Segment Start: INPUT

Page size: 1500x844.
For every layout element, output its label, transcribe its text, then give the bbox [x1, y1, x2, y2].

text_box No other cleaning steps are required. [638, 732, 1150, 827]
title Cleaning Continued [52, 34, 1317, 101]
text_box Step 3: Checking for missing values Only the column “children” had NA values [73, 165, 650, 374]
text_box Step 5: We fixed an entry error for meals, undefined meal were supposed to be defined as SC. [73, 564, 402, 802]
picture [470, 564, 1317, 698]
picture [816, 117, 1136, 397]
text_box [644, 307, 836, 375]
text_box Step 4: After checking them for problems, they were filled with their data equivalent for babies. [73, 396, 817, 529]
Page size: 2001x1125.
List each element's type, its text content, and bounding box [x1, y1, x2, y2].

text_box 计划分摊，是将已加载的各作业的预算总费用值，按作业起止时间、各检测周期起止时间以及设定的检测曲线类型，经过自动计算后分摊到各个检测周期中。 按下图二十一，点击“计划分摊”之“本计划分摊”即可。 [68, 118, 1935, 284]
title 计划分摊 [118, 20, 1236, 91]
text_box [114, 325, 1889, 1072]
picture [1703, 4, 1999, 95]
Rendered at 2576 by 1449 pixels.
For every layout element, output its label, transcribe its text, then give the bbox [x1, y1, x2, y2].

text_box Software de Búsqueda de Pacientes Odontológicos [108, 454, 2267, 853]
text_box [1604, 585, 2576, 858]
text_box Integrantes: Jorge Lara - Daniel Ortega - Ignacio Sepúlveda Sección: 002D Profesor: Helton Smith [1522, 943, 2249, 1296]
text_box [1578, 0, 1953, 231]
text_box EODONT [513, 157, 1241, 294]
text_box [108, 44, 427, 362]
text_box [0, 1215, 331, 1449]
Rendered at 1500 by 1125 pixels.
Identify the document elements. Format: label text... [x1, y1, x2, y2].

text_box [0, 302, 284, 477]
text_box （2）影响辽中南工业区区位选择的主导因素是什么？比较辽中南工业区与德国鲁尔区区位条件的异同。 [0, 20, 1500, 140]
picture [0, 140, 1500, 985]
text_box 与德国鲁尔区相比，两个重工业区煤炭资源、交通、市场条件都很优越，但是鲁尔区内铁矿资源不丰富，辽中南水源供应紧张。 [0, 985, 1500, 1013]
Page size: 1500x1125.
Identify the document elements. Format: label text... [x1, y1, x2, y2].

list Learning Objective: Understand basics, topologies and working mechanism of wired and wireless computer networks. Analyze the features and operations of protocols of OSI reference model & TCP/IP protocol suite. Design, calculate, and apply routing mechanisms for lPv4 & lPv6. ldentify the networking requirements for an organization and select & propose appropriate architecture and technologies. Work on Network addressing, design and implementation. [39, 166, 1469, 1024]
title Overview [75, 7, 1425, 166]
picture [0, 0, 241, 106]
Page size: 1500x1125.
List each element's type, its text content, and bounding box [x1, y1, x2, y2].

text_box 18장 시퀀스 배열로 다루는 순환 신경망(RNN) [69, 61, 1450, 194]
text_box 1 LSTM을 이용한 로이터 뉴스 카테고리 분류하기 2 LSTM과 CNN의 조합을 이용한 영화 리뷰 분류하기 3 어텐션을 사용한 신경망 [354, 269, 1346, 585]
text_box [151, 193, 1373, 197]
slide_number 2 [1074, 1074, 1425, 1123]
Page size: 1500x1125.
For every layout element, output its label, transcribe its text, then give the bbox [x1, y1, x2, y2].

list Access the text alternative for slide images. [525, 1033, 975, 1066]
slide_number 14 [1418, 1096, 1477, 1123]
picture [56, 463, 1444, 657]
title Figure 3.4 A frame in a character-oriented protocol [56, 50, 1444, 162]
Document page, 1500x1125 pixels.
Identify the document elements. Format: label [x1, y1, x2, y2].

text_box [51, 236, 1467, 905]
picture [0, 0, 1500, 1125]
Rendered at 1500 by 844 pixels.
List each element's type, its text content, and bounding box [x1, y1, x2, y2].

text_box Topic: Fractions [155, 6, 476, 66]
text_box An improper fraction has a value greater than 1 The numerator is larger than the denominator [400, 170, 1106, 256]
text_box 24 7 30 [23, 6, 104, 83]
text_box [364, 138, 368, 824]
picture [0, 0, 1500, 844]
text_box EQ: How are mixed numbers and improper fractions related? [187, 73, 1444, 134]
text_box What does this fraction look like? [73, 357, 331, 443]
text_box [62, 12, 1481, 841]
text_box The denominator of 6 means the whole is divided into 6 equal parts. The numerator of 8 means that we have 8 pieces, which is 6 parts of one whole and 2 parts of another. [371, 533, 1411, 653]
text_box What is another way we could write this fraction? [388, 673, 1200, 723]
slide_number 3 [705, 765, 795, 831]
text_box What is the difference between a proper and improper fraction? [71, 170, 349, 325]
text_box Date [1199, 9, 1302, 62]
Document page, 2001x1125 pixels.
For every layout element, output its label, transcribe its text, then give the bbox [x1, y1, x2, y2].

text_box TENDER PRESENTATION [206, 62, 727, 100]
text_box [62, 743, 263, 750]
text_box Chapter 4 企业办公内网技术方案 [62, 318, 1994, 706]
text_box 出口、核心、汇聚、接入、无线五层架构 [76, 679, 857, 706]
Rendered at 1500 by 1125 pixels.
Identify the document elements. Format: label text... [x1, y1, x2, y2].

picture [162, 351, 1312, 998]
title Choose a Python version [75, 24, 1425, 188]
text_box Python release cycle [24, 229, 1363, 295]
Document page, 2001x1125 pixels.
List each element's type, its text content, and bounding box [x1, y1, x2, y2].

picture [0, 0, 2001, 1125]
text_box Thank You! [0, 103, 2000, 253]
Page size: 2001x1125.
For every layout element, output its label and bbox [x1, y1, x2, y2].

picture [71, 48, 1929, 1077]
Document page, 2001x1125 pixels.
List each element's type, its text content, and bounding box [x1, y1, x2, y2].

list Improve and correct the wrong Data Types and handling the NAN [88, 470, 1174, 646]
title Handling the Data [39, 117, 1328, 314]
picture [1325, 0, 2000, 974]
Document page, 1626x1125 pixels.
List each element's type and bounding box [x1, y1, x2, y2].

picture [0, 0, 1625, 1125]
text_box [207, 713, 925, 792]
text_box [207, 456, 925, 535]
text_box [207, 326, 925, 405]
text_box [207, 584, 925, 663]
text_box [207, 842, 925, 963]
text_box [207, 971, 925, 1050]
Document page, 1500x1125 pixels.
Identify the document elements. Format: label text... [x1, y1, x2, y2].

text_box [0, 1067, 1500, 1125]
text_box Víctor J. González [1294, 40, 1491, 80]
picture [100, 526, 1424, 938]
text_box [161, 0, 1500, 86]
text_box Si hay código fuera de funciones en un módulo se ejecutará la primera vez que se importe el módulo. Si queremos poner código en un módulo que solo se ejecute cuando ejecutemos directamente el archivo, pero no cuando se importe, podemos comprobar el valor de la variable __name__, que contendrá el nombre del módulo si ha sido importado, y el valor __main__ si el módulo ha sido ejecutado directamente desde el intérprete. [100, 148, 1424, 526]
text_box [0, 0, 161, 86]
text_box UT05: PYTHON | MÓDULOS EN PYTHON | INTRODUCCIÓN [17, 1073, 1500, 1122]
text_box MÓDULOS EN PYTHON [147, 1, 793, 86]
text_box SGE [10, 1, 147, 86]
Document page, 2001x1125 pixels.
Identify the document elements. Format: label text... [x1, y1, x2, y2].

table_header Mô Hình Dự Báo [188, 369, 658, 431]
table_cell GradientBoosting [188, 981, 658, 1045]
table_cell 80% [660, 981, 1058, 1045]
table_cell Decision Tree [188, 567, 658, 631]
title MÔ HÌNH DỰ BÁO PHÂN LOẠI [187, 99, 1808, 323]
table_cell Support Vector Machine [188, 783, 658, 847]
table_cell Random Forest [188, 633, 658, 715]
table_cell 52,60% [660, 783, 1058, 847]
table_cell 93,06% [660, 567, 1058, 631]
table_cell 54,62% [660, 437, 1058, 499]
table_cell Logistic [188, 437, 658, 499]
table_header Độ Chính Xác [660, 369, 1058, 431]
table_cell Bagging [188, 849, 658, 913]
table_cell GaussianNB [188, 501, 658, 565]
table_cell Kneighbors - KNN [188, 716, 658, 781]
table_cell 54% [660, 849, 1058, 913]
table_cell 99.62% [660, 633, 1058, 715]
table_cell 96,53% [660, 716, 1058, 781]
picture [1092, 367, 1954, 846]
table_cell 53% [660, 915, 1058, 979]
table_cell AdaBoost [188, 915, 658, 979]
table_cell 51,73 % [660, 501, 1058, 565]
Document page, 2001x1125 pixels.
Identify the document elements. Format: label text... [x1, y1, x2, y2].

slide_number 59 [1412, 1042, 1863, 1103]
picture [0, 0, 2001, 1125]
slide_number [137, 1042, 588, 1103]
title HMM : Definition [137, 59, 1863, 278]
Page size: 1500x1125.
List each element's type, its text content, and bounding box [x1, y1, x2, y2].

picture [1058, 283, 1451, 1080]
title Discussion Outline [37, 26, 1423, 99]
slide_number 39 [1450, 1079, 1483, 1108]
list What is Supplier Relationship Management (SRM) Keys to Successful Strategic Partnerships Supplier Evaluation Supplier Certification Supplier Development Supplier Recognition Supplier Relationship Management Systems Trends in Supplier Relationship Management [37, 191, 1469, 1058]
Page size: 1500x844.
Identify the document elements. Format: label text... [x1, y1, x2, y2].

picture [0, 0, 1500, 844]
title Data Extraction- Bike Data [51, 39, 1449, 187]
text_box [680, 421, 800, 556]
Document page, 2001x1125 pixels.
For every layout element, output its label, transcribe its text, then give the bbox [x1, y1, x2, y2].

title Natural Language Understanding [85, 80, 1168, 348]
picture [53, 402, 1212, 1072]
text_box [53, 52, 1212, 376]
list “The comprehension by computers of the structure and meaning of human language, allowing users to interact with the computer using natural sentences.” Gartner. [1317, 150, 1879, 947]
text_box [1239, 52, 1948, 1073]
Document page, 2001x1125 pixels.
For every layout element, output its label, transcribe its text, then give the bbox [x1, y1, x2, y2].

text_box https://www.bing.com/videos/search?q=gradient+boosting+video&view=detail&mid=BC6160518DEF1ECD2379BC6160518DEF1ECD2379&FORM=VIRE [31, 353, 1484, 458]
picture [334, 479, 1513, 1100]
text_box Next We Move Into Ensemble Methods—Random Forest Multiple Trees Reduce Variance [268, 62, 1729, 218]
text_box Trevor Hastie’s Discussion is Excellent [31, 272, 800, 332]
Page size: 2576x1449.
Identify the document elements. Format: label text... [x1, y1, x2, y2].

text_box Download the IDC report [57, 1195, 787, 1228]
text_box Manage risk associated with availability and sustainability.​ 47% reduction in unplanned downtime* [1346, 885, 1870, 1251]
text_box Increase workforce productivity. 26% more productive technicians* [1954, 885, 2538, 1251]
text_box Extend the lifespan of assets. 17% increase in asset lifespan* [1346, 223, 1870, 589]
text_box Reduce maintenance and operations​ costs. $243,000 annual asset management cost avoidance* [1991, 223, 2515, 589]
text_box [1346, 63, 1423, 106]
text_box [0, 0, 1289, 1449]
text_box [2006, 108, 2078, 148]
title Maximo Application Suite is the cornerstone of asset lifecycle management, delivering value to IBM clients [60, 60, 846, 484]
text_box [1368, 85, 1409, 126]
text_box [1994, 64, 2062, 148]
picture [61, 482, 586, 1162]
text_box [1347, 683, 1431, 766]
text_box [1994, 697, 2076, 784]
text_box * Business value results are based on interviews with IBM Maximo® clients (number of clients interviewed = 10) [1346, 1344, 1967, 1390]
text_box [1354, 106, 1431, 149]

Segment End: INPUT

### DIRECTIONS
The lines to copy are those in the listing that contain "Rendered".

### EXERCISE ANSWER
Rendered at 2576 by 1449 pixels.
Rendered at 1500 by 1125 pixels.
Rendered at 1500 by 844 pixels.
Rendered at 1500 by 1125 pixels.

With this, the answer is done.